Obviously, smoking is bad for you and stopping is a good thing.  But probably the major downside to stopping smoking is people often gain weight.

Research has shown that while the majority of people who quit smoking gain weight there is considerable variability in the amount of weight gain.  One of the biggest predictors of how much weight you gain depends on how much you smoked, to begin with, so those who smoke more cigarettes will probably put on more weight when they stop.  Some studies show that the average weight gain is about 2.6kg or 5.7 lbs, with about 10% of men and 13% of women gaining 10 kg or greater after quitting, and often those who did put on the most weight were the most overweight, to begin with.

It is not 100% clear why this happens but there appears to be a variety of reasons. Nicotine in cigarettes is a known appetite suppressant so when you stop smoking your appetite for food comes back and in particular for sweet sugary foods. Furthermore, some people find smoking helps with stress so when you stop smoking and don’t fund other ways to help your stress you might eat more to manage your emotions.

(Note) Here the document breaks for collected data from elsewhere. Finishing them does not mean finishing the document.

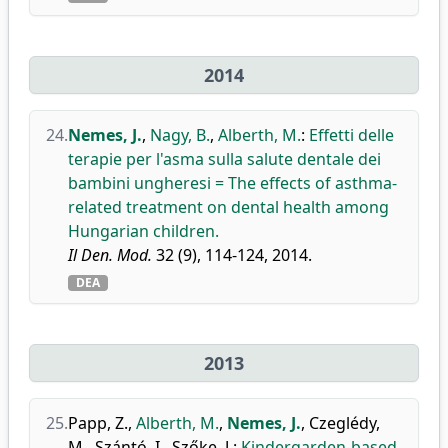
2014
24.
Nemes, J.
,
Nagy, B.
,
Alberth, M.
:
Effetti delle
terapie per l'asma sulla salute dentale dei
bambini ungheresi = The effects of asthma-
related treatment on dental health among
Hungarian children.
Il Den. Mod.
32 (9), 114-124, 2014.
DEA
2013
25.
Papp, Z.
,
Alberth, M.
,
Nemes, J.
,
Czeglédy,
M.
,
Szántó, I.
,
Szőke, J.
:
Kindergarden-based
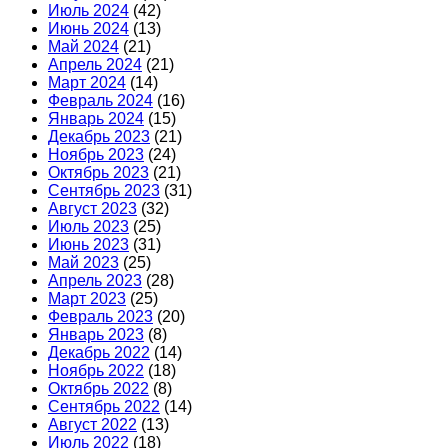
Июль 2024
(42)
Июнь 2024
(13)
Май 2024
(21)
Апрель 2024
(21)
Март 2024
(14)
Февраль 2024
(16)
Январь 2024
(15)
Декабрь 2023
(21)
Ноябрь 2023
(24)
Октябрь 2023
(21)
Сентябрь 2023
(31)
Август 2023
(32)
Июль 2023
(25)
Июнь 2023
(31)
Май 2023
(25)
Апрель 2023
(28)
Март 2023
(25)
Февраль 2023
(20)
Январь 2023
(8)
Декабрь 2022
(14)
Ноябрь 2022
(18)
Октябрь 2022
(8)
Сентябрь 2022
(14)
Август 2022
(13)
Июль 2022
(18)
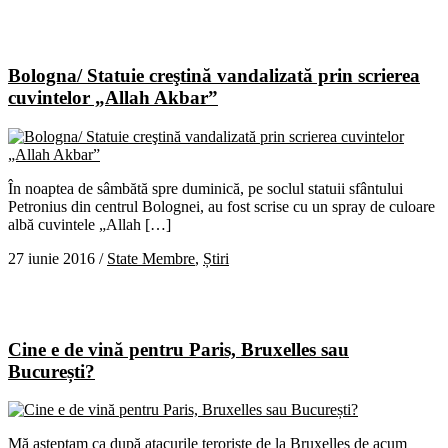
Bologna/ Statuie creştină vandalizată prin scrierea
cuvintelor „Allah Akbar”
În noaptea de sâmbătă spre duminică, pe soclul statuii sfântului
Petronius din centrul Bolognei, au fost scrise cu un spray de culoare
albă cuvintele „Allah […]
27 iunie 2016
/
State Membre
,
Știri
Cine e de vină pentru Paris, Bruxelles sau
București?
Mă așteptam ca după atacurile teroriste de la Bruxelles de acum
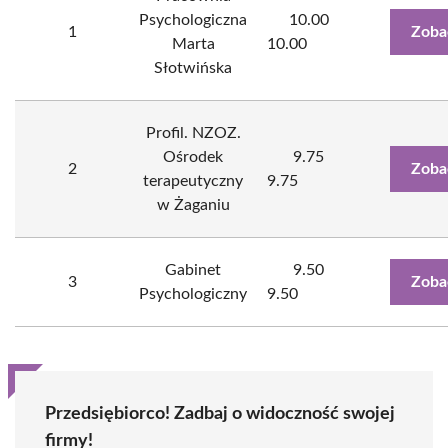
Psychologiczna
10.00
1
Zoba
Marta
10.00
Słotwińska
Profil. NZOZ.
Ośrodek
9.75
2
Zoba
terapeutyczny
9.75
w Żaganiu
Gabinet
9.50
3
Zoba
Psychologiczny
9.50
Przedsiębiorco! Zadbaj o widoczność swojej
firmy!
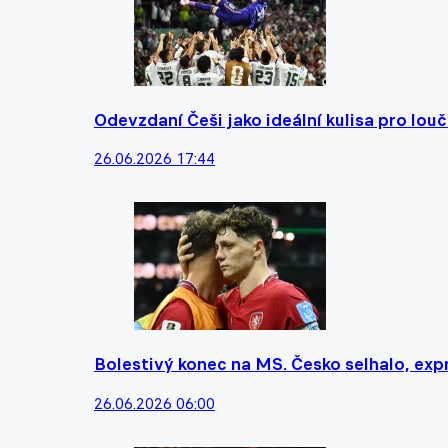
Odevzdaní Češi jako ideální kulisa pro lou
26.06.2026 17:44
Bolestivý konec na MS. Česko selhalo, expr
26.06.2026 06:00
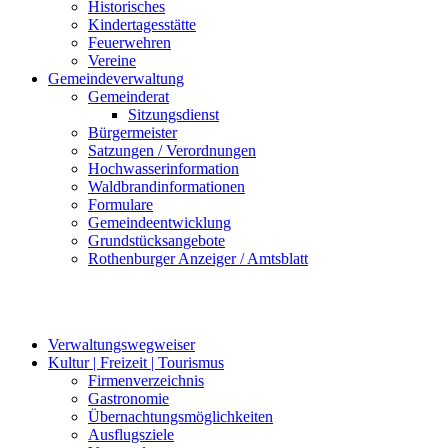
Historisches
Kindertagesstätte
Feuerwehren
Vereine
Gemeindeverwaltung
Gemeinderat
Sitzungsdienst
Bürgermeister
Satzungen / Verordnungen
Hochwasserinformation
Waldbrandinformationen
Formulare
Gemeindeentwicklung
Grundstücksangebote
Rothenburger Anzeiger / Amtsblatt
Verwaltungswegweiser
Kultur | Freizeit | Tourismus
Firmenverzeichnis
Gastronomie
Übernachtungsmöglichkeiten
Ausflugsziele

To offset this there are a few things that have some evidence to help.  These include personalised weight management programs, like this course with a health coach or a therapist can help you and increase your physical activity.  Whilst I cannot find any evidence for it I also find seeing a psychologist for those who use smoking to help with stress is also important. And in particular, I recommend you start these changes before you quit, so the wheels are in motion by the time you actually stop.